Stronger signs emerged that China is switching from its blind pursuit of economic growth at all costs towards measures that encourage better quality of life. by the middle of 2014, more than 70 Chinese smaller cities and counties dropped gross domestic product as a performance metric for government officials, in an effort to shift the focus to environmental protection and reducing poverty. The move followed a directive issued by top leaders last year.

A major earthquake in Yunnan is linked to dam building by geologist Yang Yong.

Concerns about the environmental impact of huge hydroelectric projects are stoked up even further as a landslide wipes out a dam in the Three Gorges region.

Chinese internet tycoon Jack Ma, who is also chairman of the Board for the Nature Conservancy's China Program, comes under fire because he took part in a hunting trip in Scotland. Although Scottish conservationists pointed out on chinadialogue that the subject was more complicated than many assumed.

Villagers from the township of Gangkou in Jiangxi province, south-east China, smashed up a new lead recycling plant which was due to begin operating after 200 children found to have excess levels of the poisonous metal in their blood.

SEPTEMBER

UN secretary-general Ban Ki-moon hosts a summit of world leaders in New York to discuss action on climate change, while demonstrations are held globally to put pressure on world leaders to slash carbon emissions, but Xi Jinping fails to attend summit.

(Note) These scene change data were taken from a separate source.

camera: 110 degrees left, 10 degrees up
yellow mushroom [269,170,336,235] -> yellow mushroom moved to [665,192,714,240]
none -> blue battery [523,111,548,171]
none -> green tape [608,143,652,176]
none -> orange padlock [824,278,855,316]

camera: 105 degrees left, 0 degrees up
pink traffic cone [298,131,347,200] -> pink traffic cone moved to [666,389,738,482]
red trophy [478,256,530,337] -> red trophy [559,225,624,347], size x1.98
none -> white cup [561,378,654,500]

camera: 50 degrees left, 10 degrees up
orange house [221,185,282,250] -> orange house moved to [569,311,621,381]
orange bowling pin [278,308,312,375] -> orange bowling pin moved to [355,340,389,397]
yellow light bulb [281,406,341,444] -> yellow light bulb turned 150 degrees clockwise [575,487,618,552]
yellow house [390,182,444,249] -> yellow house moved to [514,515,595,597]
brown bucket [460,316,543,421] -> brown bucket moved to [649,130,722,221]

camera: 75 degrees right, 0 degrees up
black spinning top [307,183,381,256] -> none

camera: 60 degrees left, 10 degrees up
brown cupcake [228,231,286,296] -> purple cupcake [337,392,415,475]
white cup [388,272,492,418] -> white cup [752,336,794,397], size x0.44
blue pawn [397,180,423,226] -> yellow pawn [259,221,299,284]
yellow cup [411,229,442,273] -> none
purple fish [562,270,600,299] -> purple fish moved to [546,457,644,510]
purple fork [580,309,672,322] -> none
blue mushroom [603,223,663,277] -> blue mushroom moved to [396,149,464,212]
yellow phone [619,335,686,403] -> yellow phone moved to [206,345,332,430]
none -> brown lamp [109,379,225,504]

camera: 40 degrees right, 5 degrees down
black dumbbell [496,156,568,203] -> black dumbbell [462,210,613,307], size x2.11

The New Climate Economy report reveals that deaths and illness caused by coal-driven air pollution could be costing China 13% of GDP.

OCTOBER

Following the Fourth Plenum of China’s Communist Party, China legal expert Cao Mingde tells chindialogue that the environmental sector could act as a test-bed for better application of law.

A draft discussion document on proposals to change national parks system is circulated as China’s central government embarks on reforms to the way major tourist attractions are run.

NOVEMBER

In the run-up to climate change talks in Lima, China and the US make a landmark joint announcement on 2030 targets and the use of coal. The move is widely seen as an attempt to pave the way for an agreement at crunch UN climate talks in Paris at the end of 2015, and to encourage trade in green technologies between the two countries. But commentators point out that there may be plenty of obstacles in both countries towards a low carbon energy revolution.

DECEMBER

UN climate talks in Lima end without making progress on most of the major issues, raising fears that negotiating an ambitious agreement in Paris may be out of reach. The one area of limited agreement in the talks – through which all major emitters for the first time agreed to submit plans on how they will cut emissions – was reported to be the result of a last minute initiative from China and US to salvage some progress from the meeting.  

China’s controversial US$80 billion south-north water transfer project is commissioned, and will transport an estimated 9.5 billion cubic meters of water a year from central China to major cities on the north China plain, including Beijing and Tianjin. But some voices say chronic water shortages underline the need for a major rethink. An interactive map of the project produced by China Dialogue explained how the scheme works.